When commercial parties reach an agreement, a written agreement will usually set out their "contractual"
obligations. The parties may, however, also have obligations which arise out of general law and which are not
contained in the terms of the contract. These "non-contractual" obligations could arise in relation to both:

the period before the contract is entered into; for example, claims for negligent and innocent
misrepresentation or in the tort of deceit may arise out of statements made in pre-contractual
negotiations; and

the period after the contract has been entered into; for example, in addition to any contractual
obligations, one party may owe the other a duty of care in tort to take (or not take) certain steps.
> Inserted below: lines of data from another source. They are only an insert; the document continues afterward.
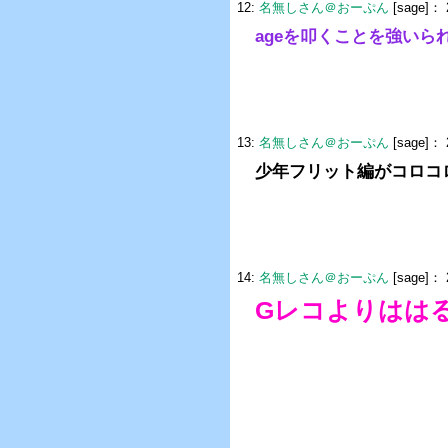
12:
名無しさん＠おーぷん
[sage]：
ageを叩くことを強いら
13:
名無しさん＠おーぷん
[sage]：
少年フリット編がコロコ
14:
名無しさん＠おーぷん
[sage]：
Gレコよりはは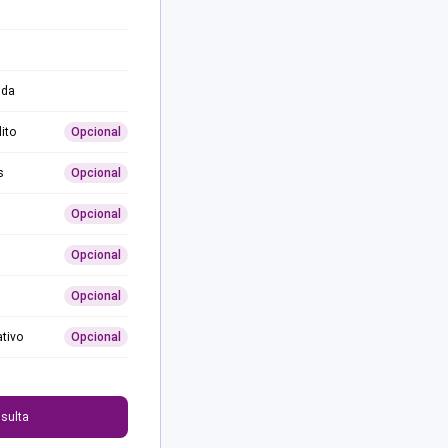
ida
ito
Opcional
s
Opcional
Opcional
Opcional
Opcional
ativo
Opcional
0
sulta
Therefore, when drafting the governing law clause, thought should be given to whether to limit it to the
agreement itself or to extend it so that any other non-contractual obligations related to the contract are also
covered. 8
An example of a clause which seeks to do this is as follows:
"This agreement, and any dispute, controversy, proceedings or claim of whatever nature arising out of or
in any way relating to this agreement or its formation (including any non-contractual disputes or claims),
shall be governed by and construed in accordance with English law."
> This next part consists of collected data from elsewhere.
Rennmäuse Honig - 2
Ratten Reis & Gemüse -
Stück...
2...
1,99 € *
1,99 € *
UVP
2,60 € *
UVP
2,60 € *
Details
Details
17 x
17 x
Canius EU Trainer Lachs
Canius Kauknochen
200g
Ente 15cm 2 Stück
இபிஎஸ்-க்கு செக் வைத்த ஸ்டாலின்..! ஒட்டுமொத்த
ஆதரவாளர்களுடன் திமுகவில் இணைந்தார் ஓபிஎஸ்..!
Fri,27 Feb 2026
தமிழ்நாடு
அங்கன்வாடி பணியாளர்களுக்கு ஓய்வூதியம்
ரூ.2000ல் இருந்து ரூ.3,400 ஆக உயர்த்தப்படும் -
A clause in these terms will not guarantee that any non-contractual claims between the parties are always
governed by English law. However, adopting these terms can only increase the prospect of parties' noncontractual obligations being governed by the law identified in the governing law clause. This, in turn, will allow
parties to analyse their legal relationships with greater certainty and, it is hoped, avoid the risk that time and
cost is spent arguing over what law applies.
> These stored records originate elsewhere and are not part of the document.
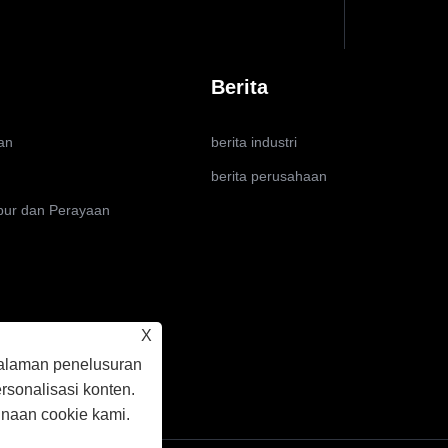
Berita
an
berita industri
berita perusahaan
ibur dan Perayaan
X
alaman penelusuran
ersonalisasi konten.
naan cookie kami.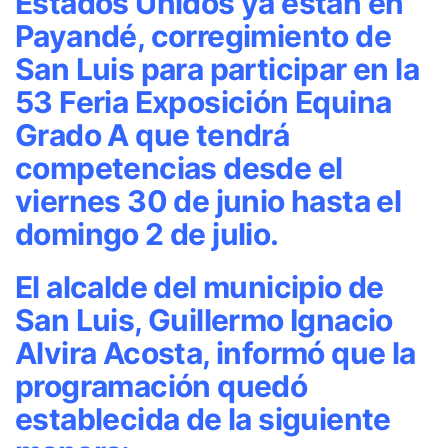
Estados Unidos ya están en
Payandé, corregimiento de
San Luis para participar en la
53 Feria Exposición Equina
Grado A que tendrá
competencias desde el
viernes 30 de junio hasta el
domingo 2 de julio.
El alcalde del municipio de
San Luis, Guillermo Ignacio
Alvira Acosta, informó que la
programación quedó
establecida de la siguiente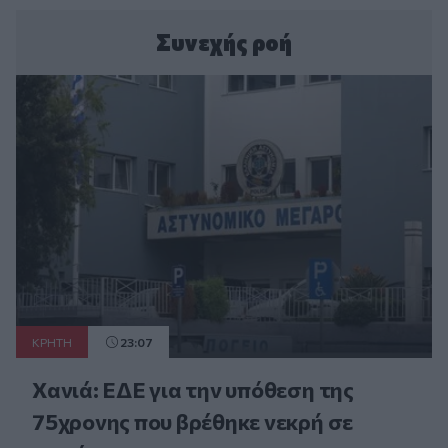
Συνεχής ροή
ΚΡΗΤΗ
23:07
Χανιά: ΕΔΕ για την υπόθεση της
75χρονης που βρέθηκε νεκρή σε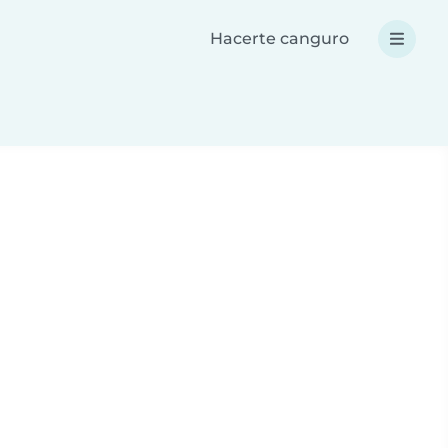
Hacerte canguro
The risks in not attempting to do this are illustrated by the New York Federal Court case of Telemedia Partners Worldwide Ltd. v- Hamelin
Limited 95 Civ. 2452. In that case, a claim was brought under the Racketeer Influenced and Corrupt Organisations Act (RICO) as a result of
Hamelin's alleged fraudulent representations prior to the execution of the agreement. RICO claims give rise to treble damages, a concept not
recognised by English law. In Telemedia, the clause in issue stated as follows: "This agreement shall be governed by and construed in accordance
with English law and both [Telemedia] and [Hamelin] hereby submit to the non-exclusive jurisdiction of English courts." Telemedia brought its
claim in the New York Courts, as permitted by the non-exclusive jurisdiction clause. In answer to Telemedia's claim under RICO, Hamelin argued
that the agreement, by virtue of the governing law clause, should "be governed by and construed in accordance with English Law" so that the
RICO claim was precluded. The New York Court did not agree. It stated "[t]he plain language of the clause reveals an intent for English law to
apply only to issues relating to the construction and enforcement of the agreement". Thus the RICO claim was valid as it was based on allegations
of fraud preceding the existence of the contract.